Jesus versus The Christ


Who was Jesus? Who is The Christ? Are they the same or was the reality molded to become a stronger unifying influence – with all good intent, mind you – by the early church?

The early church is arguably one of the few stabilizing or even civilizing influences through the Dark Ages which are generally agreed to begin with the fall of the western Roman Empire around 476 AD and continued to the Renaissance in the 1300s.

But the Dark Ages did not suddenly begin on some day in 476 AD. Things were not peaceable and pleasant for everyone in the days before.

Politically, things were falling apart all over the place and the early Church was in the midst of it. There were many different and competing ideas, not just in the world at large but also within the ranks of those who thought of themselves as followers of Jesus.

It was that early church that selected the 27 specific books we now find in the New Testament.

And in making that selection, they rejected others. Most of those rejected works have, over the centuries been completely lost. And in some cases, they didn’t last that long – many may have been systematically and intentionally eradicated, expunged from libraries and copies destroyed.

Scholars know these missing documents did exist only by the references to them in surviving works.
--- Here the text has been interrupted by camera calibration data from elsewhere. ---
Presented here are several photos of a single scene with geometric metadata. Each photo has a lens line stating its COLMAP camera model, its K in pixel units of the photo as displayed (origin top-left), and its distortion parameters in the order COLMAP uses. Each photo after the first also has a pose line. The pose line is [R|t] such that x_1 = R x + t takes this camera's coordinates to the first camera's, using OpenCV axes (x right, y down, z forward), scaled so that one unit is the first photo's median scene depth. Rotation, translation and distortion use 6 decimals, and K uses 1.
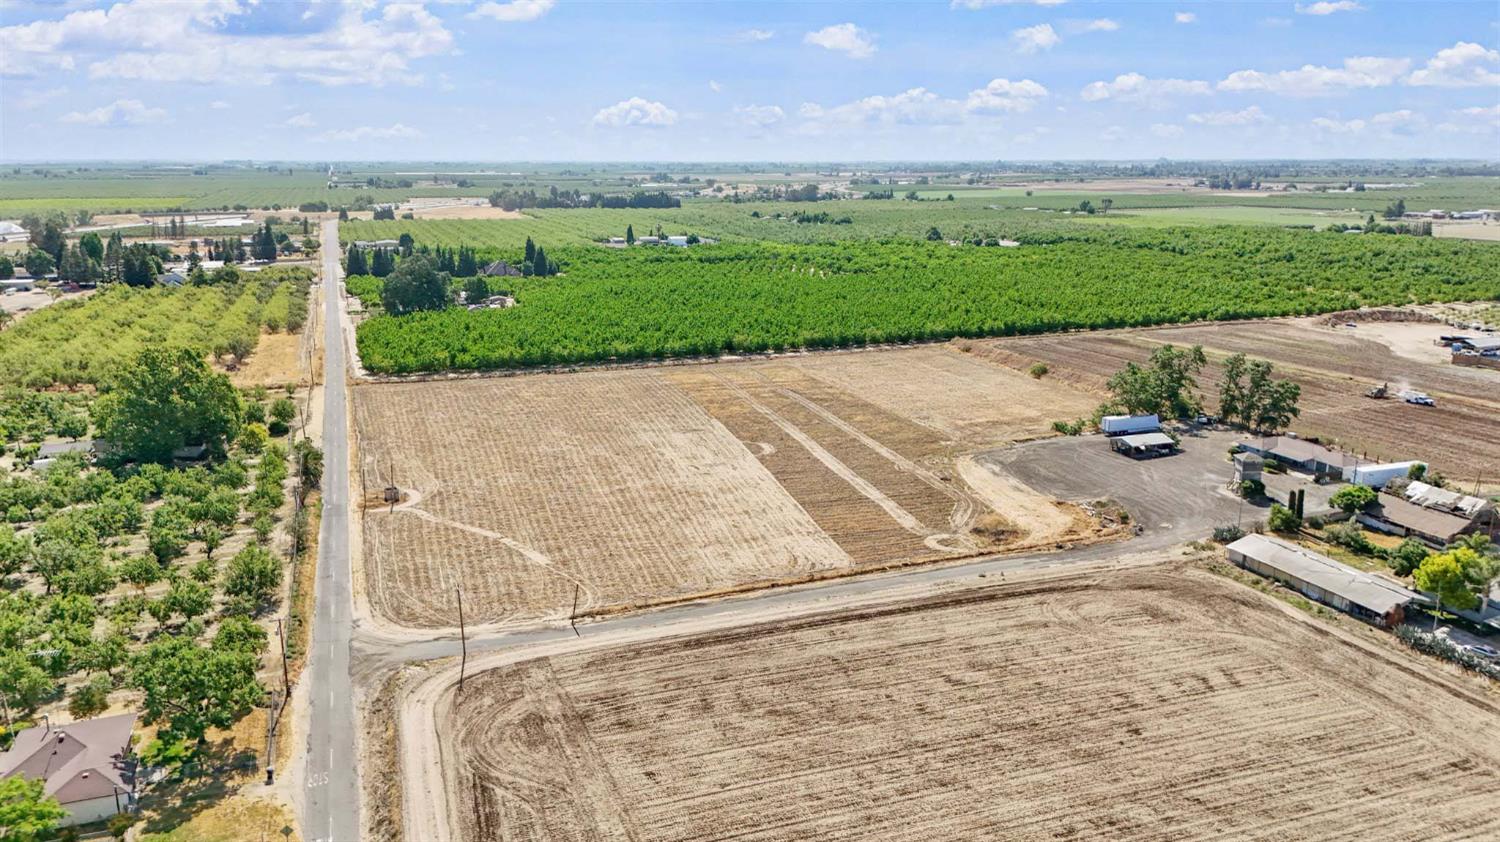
lens RADIAL K [[1098.9, 0, 744.6], [0, 1098.9, 425.0], [0, 0, 1]] dist [0.081592, -0.087052]
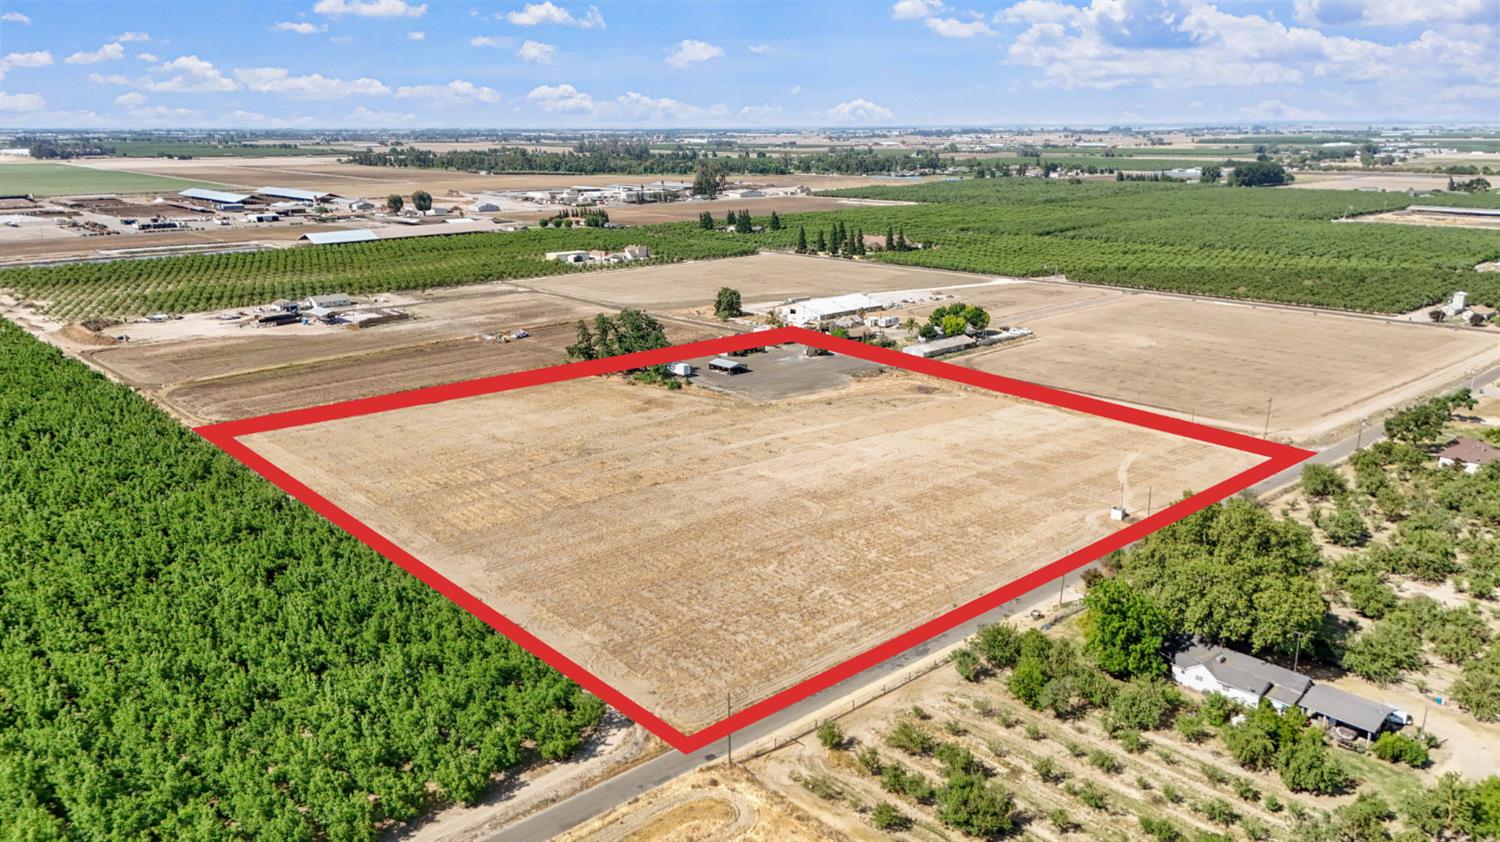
lens RADIAL K [[1111.4, 0, 750.0], [0, 1111.4, 421.0], [0, 0, 1]] dist [0.108285, -0.129927]
pose [[-0.384469, -0.233734, 0.893057, -1.036015], [0.222492, 0.915435, 0.335376, -0.422545], [-0.895924, 0.327640, -0.299953, 1.485962]]
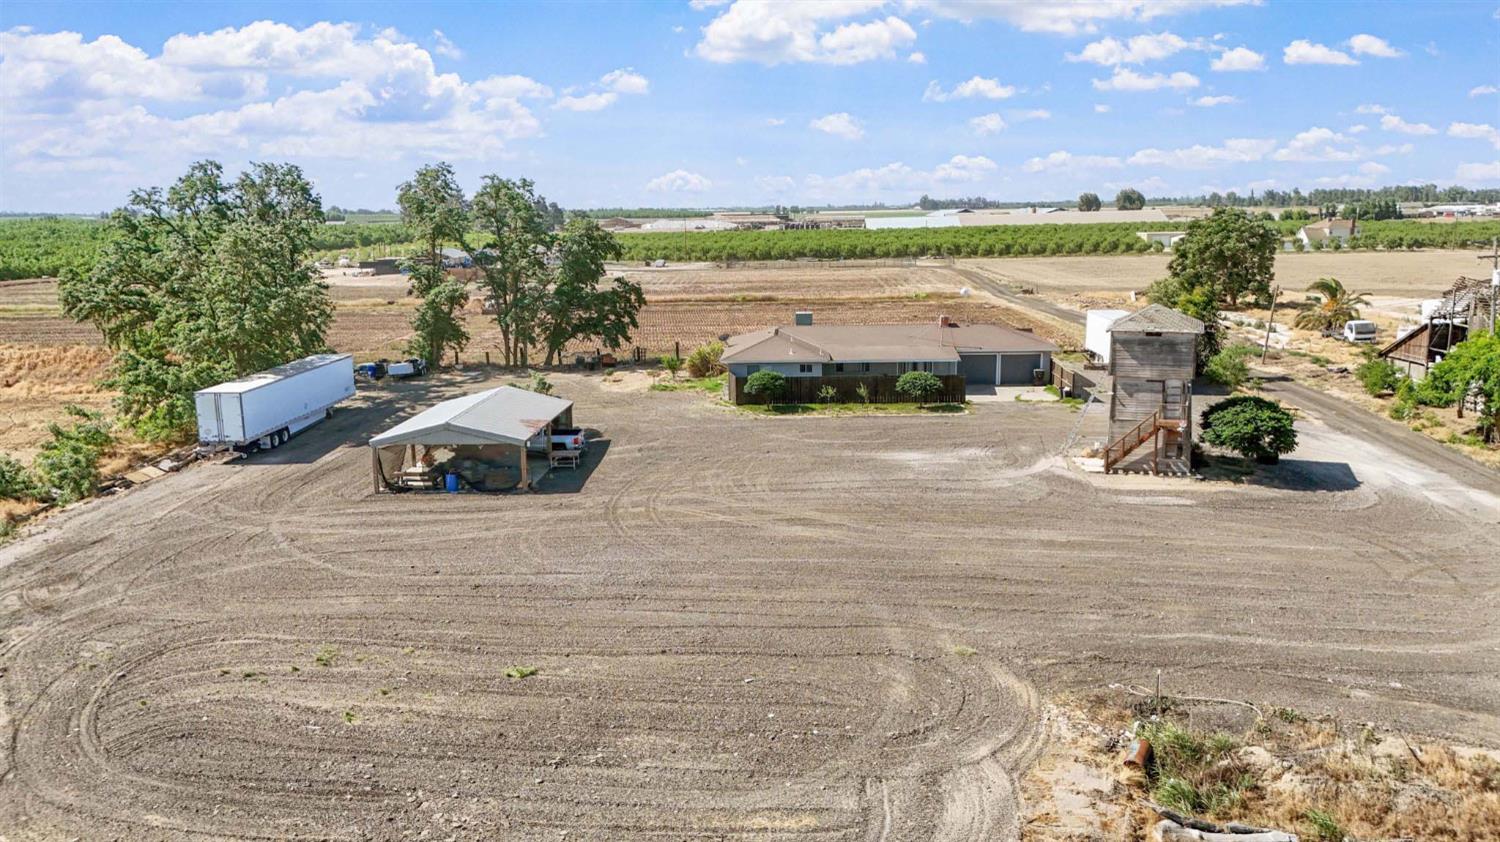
lens RADIAL K [[1098.9, 0, 744.6], [0, 1098.9, 425.0], [0, 0, 1]] dist [0.081592, -0.087052]
pose [[0.385798, -0.179521, 0.904948, 0.161606], [0.229905, 0.968649, 0.094145, 0.004811], [-0.893478, 0.171731, 0.414976, 0.866230]]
Records of the early church’s selection process, of why they kept this document but rejected that one, are similarly gone, lost, or the result of unwritten agreements by those making the selection.

Until 1945, that is.

In 1945, a stash of early documents was discovered in the desert. Those documents would be separated, passed around, some lost, but many eventually re-collected and, finally, studied.

These are the Nag Hammadi documents.

What is particularly intriguing is that many of the 1st through 3rd century documents in that collection predate much of the work of that New Testament selection process. As such, the Nag Hammadi documents offer both a clearer but also more complex view of the varied followers of Jesus.

Some reports call these other followers the Gnostics but the situation was, according to scholars who have studied the documents, much more complex. There weren’t two factions, Gnostics and Orthodox. Instead, there were dozens and perhaps many more than that.

The early followers of Jesus, with little common reference material and very little communication between groups, became highly fragmented. Different groups might choose different aspects to emphasize or gloss over. And with the slow transportation and great distances, their theologies drifted in different directions.

This was the situation the early Church tried to rectify.

"Of all the manuscripts discovered at Nag Hammadi, _The Gospel of Thomas_ is by far the most important and well known. Some scholars now generally refer to _Thomas_ as the _fifth_ Gospel ...

"... What is startling is that some of the _Thomasian_ versions [of Jesus' sayings] have been shown to be _older_ -- that is, more original -- than the versions we find in the _New Testament_. ... there are substantial differences in meaning between the Thomasian version of a saying and the version that appears in the canonical Gospels.

"Such comparisons of parallel sayings [found in both Thomas and in the traditional Gospels] have provided direct evidence that _the authors of the canonical Gospels reworked Jesus' teachings to fit their own Christian theology_!"

Put yourself, for a moment, in the shoes of those making the decisions on what to include or exclude from the New Testament.

The world is a fractious place. Not only are there many religions, but there are also many factions within those who claim to be followers of Jesus. One so-called faction might be the Gnostics but historians now say this was not a single group with common beliefs. Instead, there were many groups with similar but still widely divergent beliefs, all calling themselves followers of Jesus.

No doubt you are familiar with the statement, “United we stand, divided we fall.” That concept is attributed to Aesop in the sixth century B.C. in the fable of The Four Oxen and the Lion. And no doubt some of those involved in trying to build up the early church were also familiar with the concept.

They undoubtedly feared Church would dissolve into ever smaller factions without a common set of beliefs until, ultimately, it would be completely lost.

So would it be surprising to find that the picking and choosing of what to include or exclude in the New Testament may have strayed from reality and chosen, instead, that which they felt would have provided the strongest unifying influence? Would it be surprising to find they might reject doctrines that were fractious or more difficult to comprehend and, instead, choose those ideas that were in common to the largest numbers of followers?When we choose a leader, do we choose the one whose ideas most of us can understand, or do we choose someone whose ideas are radical, difficult to grasp, and who doesn’t necessarily provide solutions to our blindness and crippled limbs but instead says that God is within you and to look there for peace, not elsewhere?

Was the choice between a Jesus with radical, hard to comprehend ideas versus Christ with straight forward baptism to cleanse your soul and the profoundly simple “believe and you will be saved” faith?

Which would you choose to engender the success of your struggling institution?